LPGA adds global competition and Texas event

Women’s golf will have an event that will allow countries around the world a chance to claim bragging rights as the world’s best when the International Crown, a first-of-its-kind, global match play competition, is played July 21-24 at the Caves Valley Golf Club in Owings Mills, MD.

As LPGA Commissioner Michael Whan noted at a press conference at the PGA Merchandise Show, the biennial event should take women’s golf to the next level and allow fans to rally behind their homelands. “At the LPGA, we celebrate great players from all over the world on a weekly basis, but this is the first time we’ll pit country versus country for global bragging rights,” he said. “In sports, there is simply nothing greater than wearing your nation’s flag, fans singing your national anthem, and bringing the CROWN home.”

The field for the International Crown will feature teams from the eight countries based on the cumulative Rolex World Rankings of its top four players at the conclusion of the 2013 CME Group Titleholders. Based on the current rankings, the field would include South Korea, U.S., Japan, Sweden, Australia, Taiwan, Spain and England. The final determination of players making the teams will be based on the rankings on the Monday prior to the 2014 Kraft Nabisco Championship.

The format of the International Crown will feature three days of four-ball matches wherein countries will be seeded into two brackets of four. Each country will play every other country in its bracket in the first three rounds. The top two teams in each bracket will advance will advance to Sunday’s singles play. A wild card playoff between one pre-selected player from the third place teams in each bracket will determine a fifth team. All points from these matches will carry over and added to the points earned on the final day in singles pitting each country against every other country.

Stacy Lewis

“Our Tour is so global and we need this type of event,” said Stacy Lewis, the top-ranked American. “People always want to know why golfers from Asia are so good. Well, now we can see how all the countries stack up. The more we can showcase our Tour around the world, the better. Representing your country is the ultimate thing. Getting announced on the first tee when you are representing the USA, it doesn’t get any better than that. It’s a goal of mine to be in the event.”

“It’s like preparing for the Olympics,” said Rolex Rankings No. 1 Yani Tseng of Taiwan. “In Taiwan and in Asia, we don’t have a team event like this. This is a good opportunity for us to play for our countries. It’s really going to be awesome. Right now, we have three Taiwanese players that play fulltime on the LPGA Tour. Hopefully in the next two years, we can improve our junior program and get more Taiwanese players on the LPGA. This tournament will really help us with that goal.”

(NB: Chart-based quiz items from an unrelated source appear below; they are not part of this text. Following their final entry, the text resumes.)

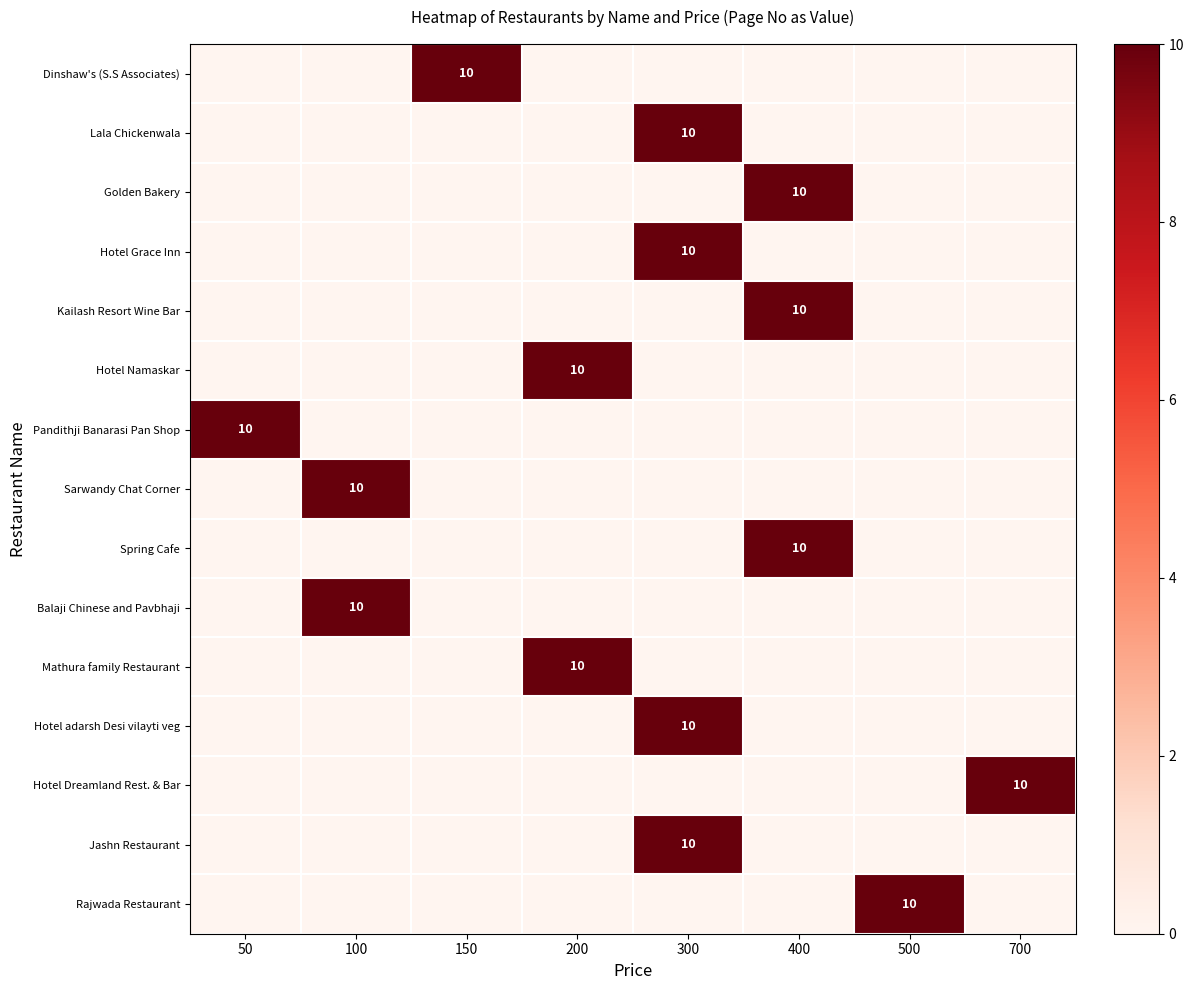

The value of Hotel Grace Inn at 300 is 7. True or false?

False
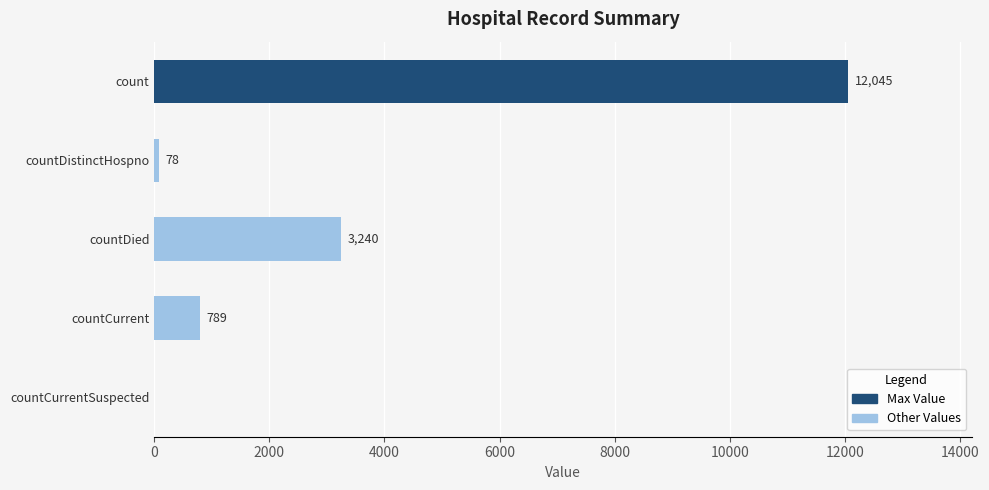

Reading top to bottom, list all the values displayed in this chart.

count=12045	countDistinctHospno=78	countDied=3240	countCurrent=789	countCurrentSuspected=0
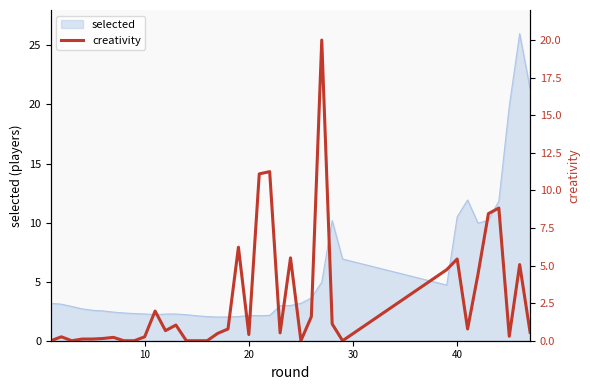

True or false: selected has a value of 2.1 at 20.

True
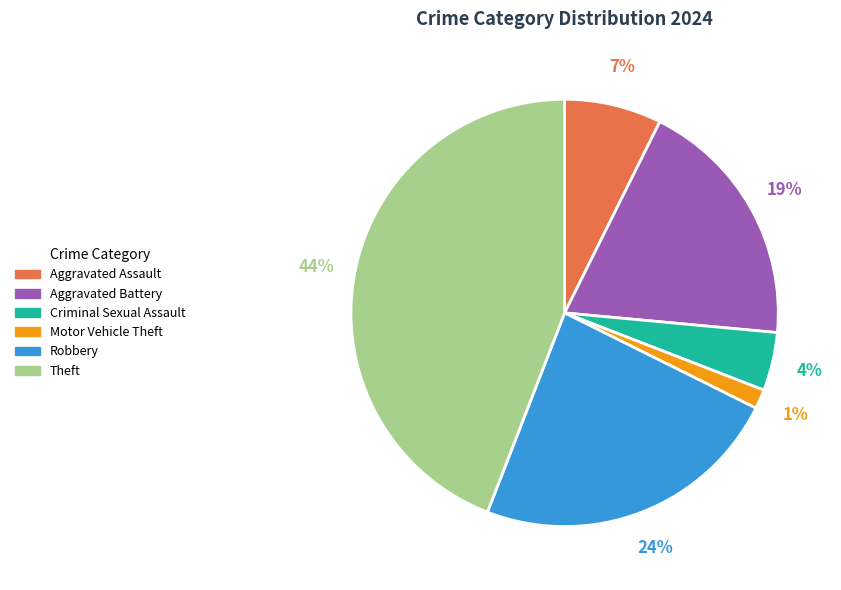

True or false: Aggravated Assault accounts for 21% of the total.

False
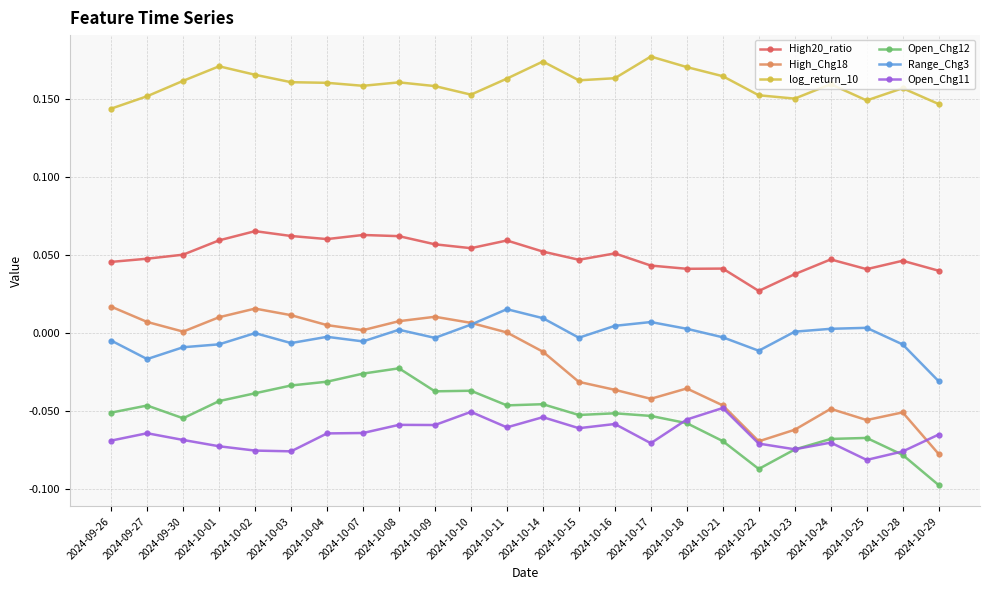

True or false: Range_Chg3 and Open_Chg11 cross at least once.

False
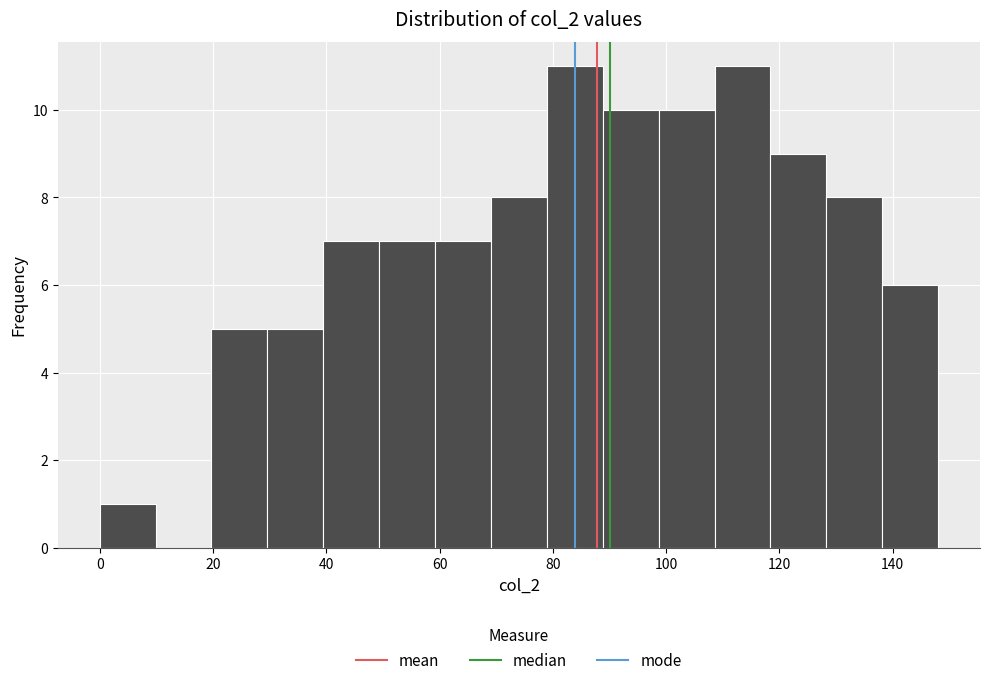

Reading left to right, list every bar in this chart as the range it spans on the x-axis followed by its height. Neither the bar edges nor the heights are printed on the chart, so give them approximately, as read against the axes.

0 to 10: 1
10 to 20: 0
20 to 30: 5
30 to 40: 5
40 to 50: 7
50 to 60: 7
60 to 70: 7
70 to 78: 8
78 to 88: 11
88 to 98: 10
98 to 108: 10
108 to 118: 11
118 to 128: 9
128 to 138: 8
138 to 148: 6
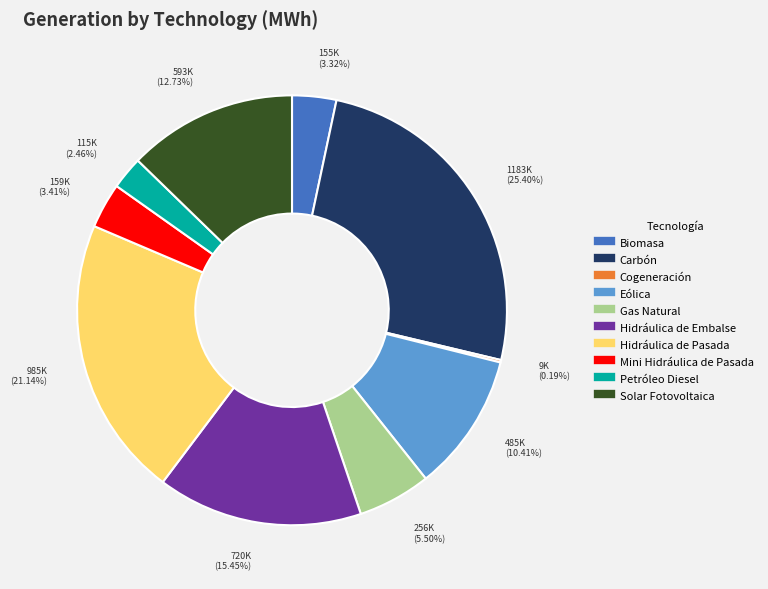

Which has a higher value, Gas Natural or Hidráulica de Embalse?

Hidráulica de Embalse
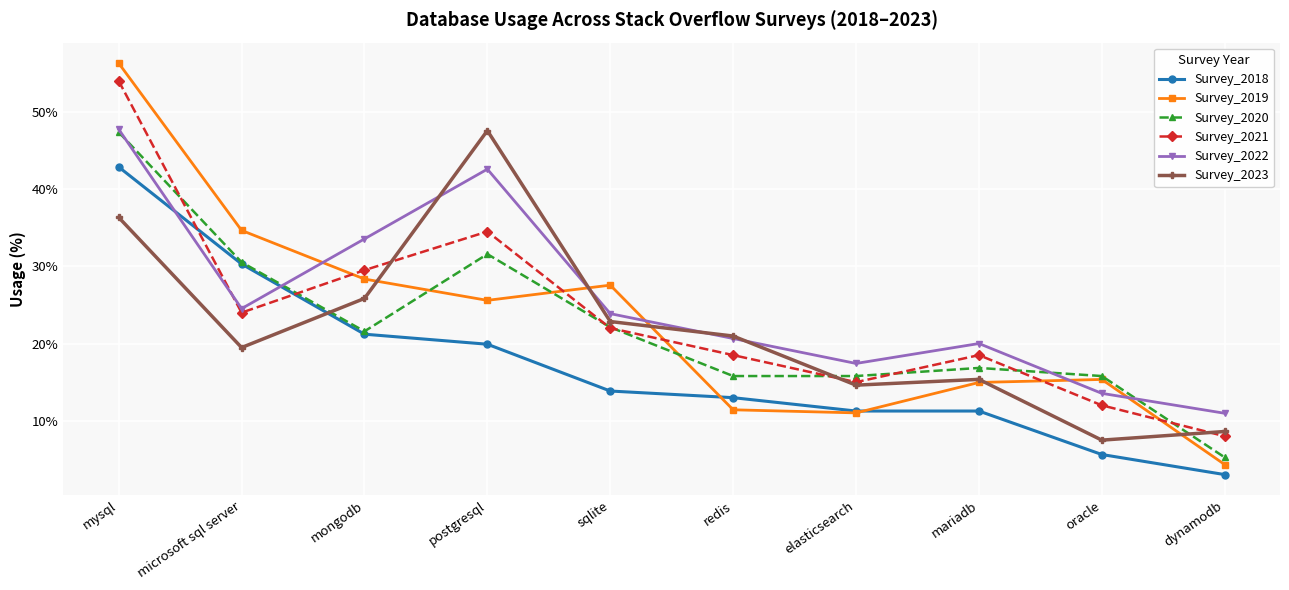

The value of Survey_2023 at elasticsearch is 3.4. True or false?

False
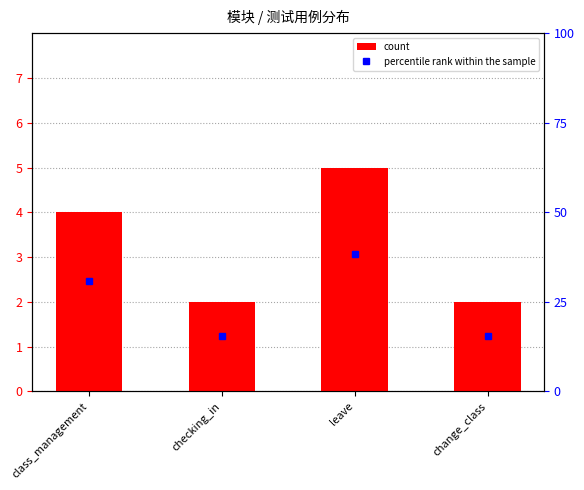

At how many categories does at least one series exceed 6?

4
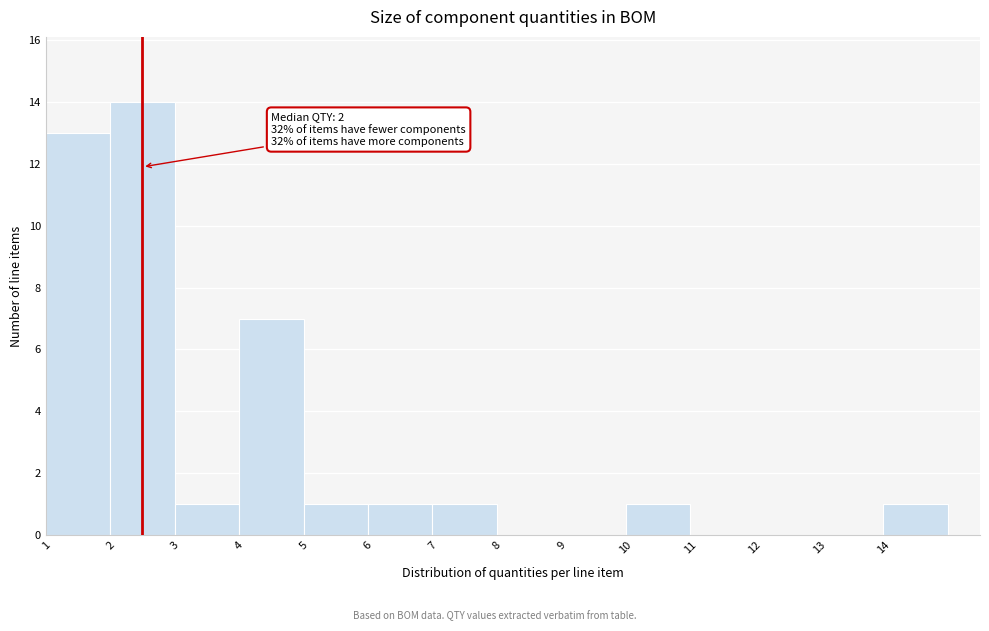

Reading left to right, what are all the values shown in this chart?

1=13	2=14	3=1	4=7	5=1	6=1	7=1	8=0	9=0	10=1	11=0	12=0	13=0	14=1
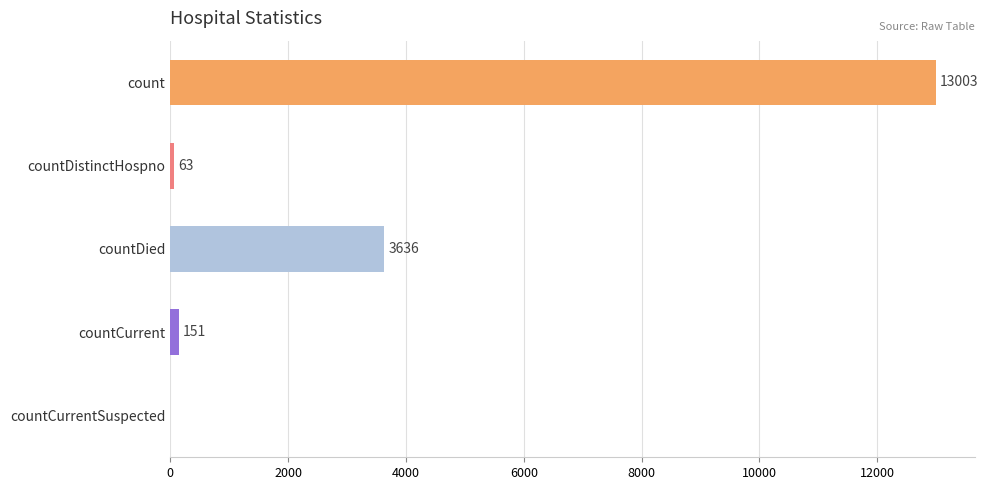

What is the sum of all values?

16853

It’s also nice to see the LPGA returning to Texas with the North Texas LPGA Shootout, a 72-hole 144-player field competing for a $1.3 million purse, April 25-28 at the Las Colinas Country Club in Irving.

It’s first time LPGA has been back to Texas since the 2009 LPGA Tour Championship Presented by Rolex at the Houstonian Golf & Country Club in Richmond and the first time women professionals have been back to North Texas since the 1991 U.S. Women’s Open at the Colonial Country Club in Fort Worth.

One nice touch is that exemptions will be awarded to young amateurs who are winners of qualifying shootouts for collegiate and high school golfers.